* _Work task_: Look through the entries and report how many lines include the word "Tables". Give the number alone.

* _Material for this exercise_:
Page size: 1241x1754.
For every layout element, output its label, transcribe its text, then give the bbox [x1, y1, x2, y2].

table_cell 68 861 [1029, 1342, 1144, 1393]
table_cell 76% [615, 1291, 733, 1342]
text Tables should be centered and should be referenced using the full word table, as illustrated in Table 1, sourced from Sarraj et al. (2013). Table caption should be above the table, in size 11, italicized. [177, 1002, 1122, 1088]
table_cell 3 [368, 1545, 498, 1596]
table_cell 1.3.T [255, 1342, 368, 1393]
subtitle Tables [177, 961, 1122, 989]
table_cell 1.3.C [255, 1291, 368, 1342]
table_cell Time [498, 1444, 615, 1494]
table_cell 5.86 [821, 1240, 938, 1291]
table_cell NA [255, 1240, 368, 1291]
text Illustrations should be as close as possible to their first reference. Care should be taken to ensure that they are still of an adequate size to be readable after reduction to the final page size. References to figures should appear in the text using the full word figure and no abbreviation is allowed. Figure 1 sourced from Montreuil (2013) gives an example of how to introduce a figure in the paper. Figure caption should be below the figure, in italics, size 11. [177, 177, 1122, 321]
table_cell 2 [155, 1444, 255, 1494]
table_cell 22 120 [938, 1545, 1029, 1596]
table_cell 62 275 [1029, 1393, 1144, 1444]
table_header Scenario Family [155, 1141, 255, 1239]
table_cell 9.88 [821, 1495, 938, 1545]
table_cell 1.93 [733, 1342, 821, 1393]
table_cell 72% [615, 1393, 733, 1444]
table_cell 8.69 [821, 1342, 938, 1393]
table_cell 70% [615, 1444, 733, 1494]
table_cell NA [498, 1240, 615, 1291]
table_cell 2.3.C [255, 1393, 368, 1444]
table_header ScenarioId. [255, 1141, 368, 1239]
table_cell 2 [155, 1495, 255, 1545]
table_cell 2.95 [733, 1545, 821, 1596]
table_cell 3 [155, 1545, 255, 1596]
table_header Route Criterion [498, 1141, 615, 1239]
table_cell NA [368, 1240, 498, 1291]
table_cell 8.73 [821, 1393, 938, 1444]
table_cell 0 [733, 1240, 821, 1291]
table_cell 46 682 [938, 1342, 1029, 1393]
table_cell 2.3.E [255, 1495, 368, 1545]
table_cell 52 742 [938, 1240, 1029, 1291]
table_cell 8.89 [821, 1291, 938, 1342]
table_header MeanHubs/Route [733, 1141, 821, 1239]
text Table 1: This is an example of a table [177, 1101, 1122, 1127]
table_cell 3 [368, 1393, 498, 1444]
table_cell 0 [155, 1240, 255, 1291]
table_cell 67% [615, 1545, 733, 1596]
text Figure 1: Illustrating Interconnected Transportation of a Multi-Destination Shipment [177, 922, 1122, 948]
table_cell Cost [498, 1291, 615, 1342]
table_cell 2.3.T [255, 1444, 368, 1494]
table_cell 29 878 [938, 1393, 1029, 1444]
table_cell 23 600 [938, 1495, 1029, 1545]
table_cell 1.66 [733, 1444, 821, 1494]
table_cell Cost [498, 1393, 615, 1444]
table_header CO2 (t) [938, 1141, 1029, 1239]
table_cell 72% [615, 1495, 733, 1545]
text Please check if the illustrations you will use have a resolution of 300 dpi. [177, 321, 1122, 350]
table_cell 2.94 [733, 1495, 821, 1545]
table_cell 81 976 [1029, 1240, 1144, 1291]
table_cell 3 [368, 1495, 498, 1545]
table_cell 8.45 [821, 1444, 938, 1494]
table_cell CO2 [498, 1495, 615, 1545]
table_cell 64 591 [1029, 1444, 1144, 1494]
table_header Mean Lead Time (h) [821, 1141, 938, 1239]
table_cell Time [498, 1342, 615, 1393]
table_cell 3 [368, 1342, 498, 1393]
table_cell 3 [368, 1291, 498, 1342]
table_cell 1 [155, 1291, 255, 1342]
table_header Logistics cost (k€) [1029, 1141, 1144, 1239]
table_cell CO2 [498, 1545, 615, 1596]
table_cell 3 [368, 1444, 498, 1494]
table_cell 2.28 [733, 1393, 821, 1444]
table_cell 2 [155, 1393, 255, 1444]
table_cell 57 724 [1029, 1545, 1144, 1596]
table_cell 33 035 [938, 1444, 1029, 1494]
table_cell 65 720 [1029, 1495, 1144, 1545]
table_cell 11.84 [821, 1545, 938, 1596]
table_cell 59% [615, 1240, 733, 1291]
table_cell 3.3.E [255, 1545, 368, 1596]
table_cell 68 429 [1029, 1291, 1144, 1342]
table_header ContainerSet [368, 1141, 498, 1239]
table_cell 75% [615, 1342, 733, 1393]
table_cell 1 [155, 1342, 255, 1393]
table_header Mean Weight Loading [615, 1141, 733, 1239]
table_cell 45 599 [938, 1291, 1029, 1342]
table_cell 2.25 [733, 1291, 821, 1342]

* _Solution to this problem_: 2